Macron à Washington : atlantisme et discours enjoliveurs

– la visite officielle d’Emmanuel Macron à Washington a confirmé ce qui précède. Trump est resté vague sur la décision qu’il prendra le 12 mai concernant l’Accord de Vienne. E. Macron a proposé un nouvel accord qui viendrait compléter l’Accord de Vienne autrement appelé le JCPOA (Joint Comprehensive Plan of Action, ou Plan d’action global conjoint en français). Le JCPOA décrit en détails le processus de contrôle et de démantèlement du programme nucléaire iranien, et celui de la levée des sanctions. Le nouvel accord proposé par E. Macron comprendrait 4 éléments : le maintien de l’accord actuel donc du JCPOA, la prolongation de cet accord au delà de 2025 (date théorique de « fin » du JCPOA), la question du programme iranien de missiles et, enfin, les activités régionales de l’Iran, en lien avec le conflit syrien. Pour faire bonne mesure, E. Macron inscrit ces nouvelles options dans un discours sur la non-prolifération, sur la sécurité dans toute la région… Mais, au delà de ce discours enjoliveur d’accompagnement, tout le monde comprend que l’Iran, visé spécifiquement en tant que puissance régionale, n’acceptera pas un tel diktat.

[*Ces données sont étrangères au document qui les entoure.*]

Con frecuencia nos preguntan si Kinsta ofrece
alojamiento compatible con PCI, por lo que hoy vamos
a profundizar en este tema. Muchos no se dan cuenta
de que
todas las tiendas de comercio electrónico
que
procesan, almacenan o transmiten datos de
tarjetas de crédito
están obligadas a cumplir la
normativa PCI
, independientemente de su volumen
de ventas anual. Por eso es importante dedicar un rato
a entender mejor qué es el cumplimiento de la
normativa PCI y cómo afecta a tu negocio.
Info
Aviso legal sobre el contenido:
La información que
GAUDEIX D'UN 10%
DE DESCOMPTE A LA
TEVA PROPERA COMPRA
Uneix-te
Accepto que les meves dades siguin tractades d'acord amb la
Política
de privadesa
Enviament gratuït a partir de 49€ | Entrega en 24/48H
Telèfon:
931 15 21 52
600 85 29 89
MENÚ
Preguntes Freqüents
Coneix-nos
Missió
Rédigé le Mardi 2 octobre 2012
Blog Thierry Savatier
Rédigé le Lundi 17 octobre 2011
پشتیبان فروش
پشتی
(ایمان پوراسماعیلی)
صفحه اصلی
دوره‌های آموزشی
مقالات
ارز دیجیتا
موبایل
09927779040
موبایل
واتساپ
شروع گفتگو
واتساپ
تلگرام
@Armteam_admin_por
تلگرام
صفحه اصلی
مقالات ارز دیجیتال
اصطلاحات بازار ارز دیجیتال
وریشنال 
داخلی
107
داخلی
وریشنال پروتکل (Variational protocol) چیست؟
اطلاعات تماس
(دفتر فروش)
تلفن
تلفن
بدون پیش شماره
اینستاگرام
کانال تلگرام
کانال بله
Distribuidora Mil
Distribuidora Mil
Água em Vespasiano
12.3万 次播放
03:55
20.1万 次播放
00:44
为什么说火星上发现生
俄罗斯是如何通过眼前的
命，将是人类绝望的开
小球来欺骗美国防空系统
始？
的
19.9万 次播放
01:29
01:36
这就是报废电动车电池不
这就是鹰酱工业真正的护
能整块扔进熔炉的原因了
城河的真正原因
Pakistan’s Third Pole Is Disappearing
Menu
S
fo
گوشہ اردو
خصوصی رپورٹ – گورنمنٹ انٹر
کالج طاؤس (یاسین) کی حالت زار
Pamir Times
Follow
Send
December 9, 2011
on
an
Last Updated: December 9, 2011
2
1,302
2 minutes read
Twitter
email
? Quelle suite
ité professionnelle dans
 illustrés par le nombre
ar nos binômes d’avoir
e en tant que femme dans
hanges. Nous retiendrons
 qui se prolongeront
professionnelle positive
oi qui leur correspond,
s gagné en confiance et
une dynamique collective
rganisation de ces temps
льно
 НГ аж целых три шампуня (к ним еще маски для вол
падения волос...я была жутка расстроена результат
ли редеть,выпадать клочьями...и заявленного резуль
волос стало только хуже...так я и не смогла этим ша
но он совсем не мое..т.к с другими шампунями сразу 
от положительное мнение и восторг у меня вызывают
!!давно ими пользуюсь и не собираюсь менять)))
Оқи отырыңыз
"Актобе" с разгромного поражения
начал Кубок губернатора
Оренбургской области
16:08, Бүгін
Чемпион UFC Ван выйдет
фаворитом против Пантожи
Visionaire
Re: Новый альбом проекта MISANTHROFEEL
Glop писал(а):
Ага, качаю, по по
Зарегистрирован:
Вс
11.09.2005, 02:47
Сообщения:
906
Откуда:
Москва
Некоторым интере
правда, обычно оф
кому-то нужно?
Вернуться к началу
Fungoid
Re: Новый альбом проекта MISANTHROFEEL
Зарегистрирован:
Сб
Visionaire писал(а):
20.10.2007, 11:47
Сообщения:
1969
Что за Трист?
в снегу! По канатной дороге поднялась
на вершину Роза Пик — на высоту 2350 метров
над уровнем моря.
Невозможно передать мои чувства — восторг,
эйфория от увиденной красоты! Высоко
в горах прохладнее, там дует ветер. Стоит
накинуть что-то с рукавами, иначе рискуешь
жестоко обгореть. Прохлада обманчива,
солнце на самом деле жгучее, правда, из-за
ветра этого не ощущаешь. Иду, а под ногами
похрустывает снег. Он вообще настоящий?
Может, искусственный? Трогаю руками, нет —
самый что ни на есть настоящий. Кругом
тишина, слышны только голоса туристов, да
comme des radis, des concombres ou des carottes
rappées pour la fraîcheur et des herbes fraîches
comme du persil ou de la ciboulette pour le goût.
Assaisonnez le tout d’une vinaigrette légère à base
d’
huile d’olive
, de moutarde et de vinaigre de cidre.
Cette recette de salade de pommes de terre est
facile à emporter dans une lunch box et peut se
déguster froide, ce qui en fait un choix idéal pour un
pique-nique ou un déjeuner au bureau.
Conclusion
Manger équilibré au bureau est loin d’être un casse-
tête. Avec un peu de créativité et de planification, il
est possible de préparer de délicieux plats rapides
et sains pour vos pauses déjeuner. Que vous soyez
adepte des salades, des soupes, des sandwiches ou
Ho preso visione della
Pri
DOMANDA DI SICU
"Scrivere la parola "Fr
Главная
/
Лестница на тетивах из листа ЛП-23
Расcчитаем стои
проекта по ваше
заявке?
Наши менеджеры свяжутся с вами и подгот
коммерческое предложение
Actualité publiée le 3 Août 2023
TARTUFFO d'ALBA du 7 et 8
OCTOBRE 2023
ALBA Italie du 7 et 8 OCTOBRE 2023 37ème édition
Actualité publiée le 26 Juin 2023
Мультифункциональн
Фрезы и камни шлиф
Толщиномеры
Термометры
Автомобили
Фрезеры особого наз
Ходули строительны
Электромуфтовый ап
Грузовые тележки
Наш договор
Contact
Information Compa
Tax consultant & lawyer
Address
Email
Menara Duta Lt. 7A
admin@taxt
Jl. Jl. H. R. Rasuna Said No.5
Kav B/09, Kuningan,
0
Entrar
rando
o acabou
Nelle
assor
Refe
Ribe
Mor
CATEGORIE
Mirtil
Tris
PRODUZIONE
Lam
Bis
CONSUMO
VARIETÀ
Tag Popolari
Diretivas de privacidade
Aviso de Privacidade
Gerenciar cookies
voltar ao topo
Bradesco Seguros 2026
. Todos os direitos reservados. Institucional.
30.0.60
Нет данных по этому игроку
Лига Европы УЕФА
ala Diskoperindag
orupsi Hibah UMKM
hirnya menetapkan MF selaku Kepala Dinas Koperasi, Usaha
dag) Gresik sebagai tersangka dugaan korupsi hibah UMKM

– Observons d’ailleurs que l’idée de prolonger le JCPOA au delà de 2025 n’est qu’un prétexte. Il s’agit de durcir les contraintes et faire plier le régime iranien. Alors que l’Accord de Vienne, tel qu’il est, n’offre à Téhéran aucune marge légale pour pouvoir développer un programme nucléaire militaire après 2025. L’Iran, en effet, restera sous contrôle de l’AIEA, et tenu de respecter les nombreuses résolutions du Conseil de sécurité traitant de la question de son programme nucléaire. Par ailleurs, il est normal qu’une résolution du Conseil fixe une date d’extinction du programme qu’elle définit, dès l’instant où ce programme est réalisé et respecté, ce qui fait l’objet d’une surveillance permanente organisée avec minutie par les dispositions du JCPOA. L’Accord de Vienne – le JCPOA – met en place, en effet, un processus très précis et un calendrier visant à garantir que toutes les installations et programmes du nucléaire iranien devant subsister soient de nature civile. Dès l’instant où, dans ce calendrier de 10 ans, ce processus est réalisé… le JCPOA arrive logiquement à extinction. Vouloir poursuivre au delà comme l’exige maintenant Trump, Macron et quelques autres signifie que l’on veut maintenir l’Iran sous surveillance, sous pression et sous sanctions permanentes. C’est un objectif contraire au droit international et à la Charte des Nations-Unies. C’est un coup porté au multilatéralisme.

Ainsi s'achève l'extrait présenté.